Эмиль осторожно нашел под столом мою руку и сжал в своей. Все, пора! И мы ускользнули ото всех. В парке сияла Малая Луна, стояла жара, и ночной свежести не было места.
— Я сказала Эрику…
— Что он ответил?
— Он сказал, что я — глупая девчонка, и еще он сказал, что ты — его брат.
— Эрик…
— У него все будет хорошо.
— Надеюсь, что так.
Эмиль слишком сильно любил своего брата и слишком сильно заботился о нем. Но любовь, любовь к женщине, всегда берет верх над разумом. Так уж вышло, и не в наших силах ничего изменить. Нам и так понадобилось очень много времени, чтобы это понять. И теперь, гонимые элем, воспламеняющим юные сердца смелостью, мы бежали по парку. Мы бежали и бежали до тех пор, пока он не кончился. Я держала руку Эмиля, в ней пульсировал источник огня. Тогда, когда терпеть стало уже невыносимо, я остановилась у ограды Туона и обвила Эмиля за шею, я прильнула и отпрянула, его было слишком много, моего чувства. Эмиль улыбнулся, подхватил меня на руки, и его теплые глаза оказались так близко, как никогда раньше. У меня закружилась голова, и вот тогда Эмиль поцеловал меня, поцеловал впервые. Он вдыхал в мои губы море, обжигающее, трепетное море. И все, с тех пор меня больше не существовало, Эмилево море выжгло меня изнутри. Мы не вернулись воровать морских кахл, мы остались в полях на всю ночь…
Утром стало известно, что Белую Гильдию поймали в питомнике, потому что Эрик выпил слишком много эля и разбил рукой стеклянную дверь.
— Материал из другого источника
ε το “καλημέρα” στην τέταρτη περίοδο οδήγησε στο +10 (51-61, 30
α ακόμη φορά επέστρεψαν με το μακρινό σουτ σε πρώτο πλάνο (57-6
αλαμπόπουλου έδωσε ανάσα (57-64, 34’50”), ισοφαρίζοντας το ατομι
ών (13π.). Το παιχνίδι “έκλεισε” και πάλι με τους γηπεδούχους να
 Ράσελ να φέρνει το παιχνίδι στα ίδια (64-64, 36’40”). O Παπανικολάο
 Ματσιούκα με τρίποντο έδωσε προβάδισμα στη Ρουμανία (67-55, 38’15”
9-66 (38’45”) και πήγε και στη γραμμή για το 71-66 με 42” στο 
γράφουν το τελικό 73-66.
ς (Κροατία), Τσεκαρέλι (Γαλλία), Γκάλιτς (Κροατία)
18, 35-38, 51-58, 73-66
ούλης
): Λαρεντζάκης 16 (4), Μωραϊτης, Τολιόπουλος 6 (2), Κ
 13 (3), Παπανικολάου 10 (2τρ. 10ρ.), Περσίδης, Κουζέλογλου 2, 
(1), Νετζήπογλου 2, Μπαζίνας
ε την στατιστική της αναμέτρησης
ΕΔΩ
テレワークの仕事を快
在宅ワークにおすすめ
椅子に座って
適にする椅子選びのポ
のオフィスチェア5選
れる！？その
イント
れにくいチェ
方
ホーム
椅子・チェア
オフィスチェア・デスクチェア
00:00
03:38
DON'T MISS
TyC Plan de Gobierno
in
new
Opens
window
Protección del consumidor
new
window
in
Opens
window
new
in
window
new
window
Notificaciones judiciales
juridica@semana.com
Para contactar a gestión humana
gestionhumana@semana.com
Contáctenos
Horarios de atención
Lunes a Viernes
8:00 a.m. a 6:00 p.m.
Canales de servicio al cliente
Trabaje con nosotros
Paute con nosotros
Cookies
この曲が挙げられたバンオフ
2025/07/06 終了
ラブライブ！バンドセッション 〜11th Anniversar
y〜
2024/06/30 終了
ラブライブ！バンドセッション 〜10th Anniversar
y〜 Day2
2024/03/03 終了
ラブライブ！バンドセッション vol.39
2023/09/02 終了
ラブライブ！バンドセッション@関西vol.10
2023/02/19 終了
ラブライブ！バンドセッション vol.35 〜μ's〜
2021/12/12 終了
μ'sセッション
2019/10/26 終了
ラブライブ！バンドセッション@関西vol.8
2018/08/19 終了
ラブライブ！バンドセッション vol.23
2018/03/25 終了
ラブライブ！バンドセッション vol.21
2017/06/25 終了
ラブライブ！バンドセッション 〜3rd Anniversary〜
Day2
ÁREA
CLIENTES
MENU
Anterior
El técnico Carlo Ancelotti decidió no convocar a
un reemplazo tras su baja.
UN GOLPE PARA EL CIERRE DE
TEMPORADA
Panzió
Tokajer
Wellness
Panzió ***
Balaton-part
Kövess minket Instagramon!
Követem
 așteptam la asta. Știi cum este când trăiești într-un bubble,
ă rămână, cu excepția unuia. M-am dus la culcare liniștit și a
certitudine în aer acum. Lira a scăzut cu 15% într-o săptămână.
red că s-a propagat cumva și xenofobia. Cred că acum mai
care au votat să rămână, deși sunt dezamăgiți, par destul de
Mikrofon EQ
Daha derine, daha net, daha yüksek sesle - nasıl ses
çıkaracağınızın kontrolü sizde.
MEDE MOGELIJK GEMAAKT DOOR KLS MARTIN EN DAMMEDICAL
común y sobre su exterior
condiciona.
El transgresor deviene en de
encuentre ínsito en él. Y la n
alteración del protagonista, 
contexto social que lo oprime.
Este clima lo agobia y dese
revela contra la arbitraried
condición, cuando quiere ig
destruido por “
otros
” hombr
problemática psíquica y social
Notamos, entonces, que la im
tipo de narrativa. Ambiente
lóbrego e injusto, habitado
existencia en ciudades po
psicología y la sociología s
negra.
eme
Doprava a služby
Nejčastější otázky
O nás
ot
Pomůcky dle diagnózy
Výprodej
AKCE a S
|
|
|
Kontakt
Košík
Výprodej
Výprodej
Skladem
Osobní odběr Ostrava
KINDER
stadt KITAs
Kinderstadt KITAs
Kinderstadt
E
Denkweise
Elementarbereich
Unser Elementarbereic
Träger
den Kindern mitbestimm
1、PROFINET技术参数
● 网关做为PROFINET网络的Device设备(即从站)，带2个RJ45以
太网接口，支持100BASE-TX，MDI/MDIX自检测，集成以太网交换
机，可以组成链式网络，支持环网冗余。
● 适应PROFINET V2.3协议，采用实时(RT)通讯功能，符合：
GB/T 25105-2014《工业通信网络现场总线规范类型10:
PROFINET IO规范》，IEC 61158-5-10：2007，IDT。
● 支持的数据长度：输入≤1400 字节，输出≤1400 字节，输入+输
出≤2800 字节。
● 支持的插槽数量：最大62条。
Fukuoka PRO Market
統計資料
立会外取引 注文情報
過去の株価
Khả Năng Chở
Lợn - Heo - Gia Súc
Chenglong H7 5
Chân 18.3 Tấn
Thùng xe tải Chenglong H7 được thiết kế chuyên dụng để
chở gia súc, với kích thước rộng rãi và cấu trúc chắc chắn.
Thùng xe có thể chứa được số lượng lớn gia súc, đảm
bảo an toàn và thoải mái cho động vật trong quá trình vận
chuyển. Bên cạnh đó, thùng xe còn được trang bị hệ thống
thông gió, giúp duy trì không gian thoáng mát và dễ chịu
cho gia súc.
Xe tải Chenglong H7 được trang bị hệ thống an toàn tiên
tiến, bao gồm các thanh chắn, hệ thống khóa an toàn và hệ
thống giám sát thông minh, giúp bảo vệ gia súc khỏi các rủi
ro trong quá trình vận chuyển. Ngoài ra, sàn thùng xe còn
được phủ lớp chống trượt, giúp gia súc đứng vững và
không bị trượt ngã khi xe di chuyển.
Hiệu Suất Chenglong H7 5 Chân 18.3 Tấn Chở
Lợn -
За ночные приключения Гильдии установили суровое наказание — три с половиной луны подсобной работы в Туоновской лаборатории. Три с половиной луны, это целое долгое лето, Эрик был безутешен. Для него День окончания Туона стал не лучшим днем.
Там, в Туоновской лаборатории, все и разрешилось. Эрик познакомился с Ив. Она занималась ботаникой и разводила цветы, а он втрескался по уши, чего я и боялась. Теперь Ив посадила цветы по всему дедушкиному саду, и сад стал еще прекраснее, и, вообще, она принесла нам мир и покой, она спасла нас от множества неразрешимых вопросов, она, хрупкая белая дева, укротила все два метра эриковского самовыражения, она… Она стала нашей малышкой, строгой и самостоятельной, мы все полюбили ее, и все же… Ни я, ни Эрик — мы никогда не забудем, какая невыносимая жара стояла в день окончания Туона…
Я подошла к Эрику, взяла у него из рук арбалет, бросила на землю и обняла его, обняла впервые после того дня. Я прильнула щекой к его груди, и в моих висках забилось его бесстрашное детское сердце.